GeoJSONVectorSource¶
This vector source reads GeoJSON files.
See also
The GeoJSONVectorSourceConfig API docs.
LabelSource¶
A LabelSource
supports reading ground truth labels for a scene in the form of vectors or rasters.
There are subclasses for different tasks and data formats. They can be queried for the labels that lie within a window and are used for creating training chips, as well as providing ground truth labels for evaluation against validation scenes.
See also
The ChipClassificationLabelSourceConfig, SemanticSegmentationLabelSourceConfig, and ObjectDetectionLabelSourceConfig API docs.
LabelStore¶
A LabelStore
supports reading and writing predicted labels for a scene. There are subclasses for different tasks and data formats.
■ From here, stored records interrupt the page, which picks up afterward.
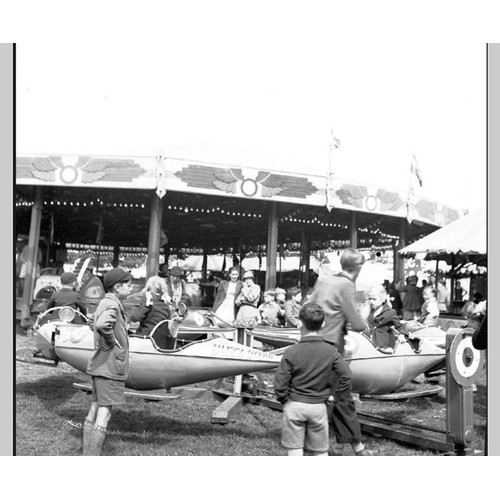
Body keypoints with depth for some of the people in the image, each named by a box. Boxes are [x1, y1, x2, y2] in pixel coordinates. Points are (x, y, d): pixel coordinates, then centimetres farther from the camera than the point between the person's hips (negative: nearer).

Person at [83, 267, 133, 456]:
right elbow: (102, 325, -35)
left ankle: (87, 455, 22)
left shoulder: (104, 303, 15)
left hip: (99, 366, 10)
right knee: (104, 415, -5)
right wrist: (113, 343, -20)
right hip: (110, 367, -10)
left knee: (94, 412, 14)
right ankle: (93, 457, 0)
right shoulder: (112, 305, -16)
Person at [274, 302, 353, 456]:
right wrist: (334, 395, 3)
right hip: (319, 406, 2)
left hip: (294, 405, -2)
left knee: (294, 450, 8)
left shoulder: (291, 352, -12)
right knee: (321, 451, 15)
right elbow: (346, 376, -10)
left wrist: (285, 401, 3)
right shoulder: (331, 351, -6)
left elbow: (280, 383, -13)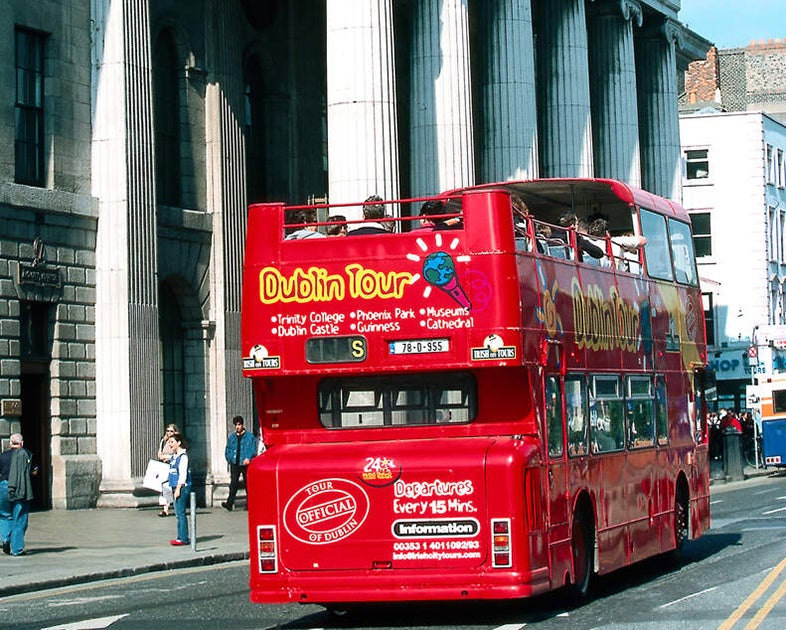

They are used for saving predictions and then loading them during evaluation.
In the tiny_spacenet.py
example, there is no explicit LabelStore
configured on the validation scene, because it can be inferred from the type of RVPipelineConfig
it is part of.
In the ISPRS Potsdam example, the following code is used to explicitly create a LabelStore
that writes out the predictions in “RGB” format, where the color of each pixel represents the class, and predictions of class 0 (ie. car) are also written out as polygons.
label_store = SemanticSegmentationLabelStoreConfig(
rgb=True, vector_output=[PolygonVectorOutputConfig(class_id=0)])
scene = SceneConfig(
id=id,
raster_source=raster_source,
label_source=label_source,
label_store=label_store)
See also
The ChipClassificationGeoJSONStoreConfig, SemanticSegmentationLabelStoreConfig, and ObjectDetectionGeoJSONStoreConfig API docs.
Analyzers¶
Analyzers are used to gather dataset-level statistics and metrics for use in downstream processes. Typically, you won’t need to explicitly configure any.
StatsAnalyzer¶
Currently the only analyzer available is the StatsAnalyzer
, which determines the distribution of values over the imagery in order to normalize values to uint8
values in a StatsTransformer
.
Evaluators¶
For each computer vision task, there is an evaluator that computes metrics for a trained model. It does this by measuring the discrepancy between ground truth and predicted labels for a set of validation scenes. Typically, you won’t need to explicitly configure any.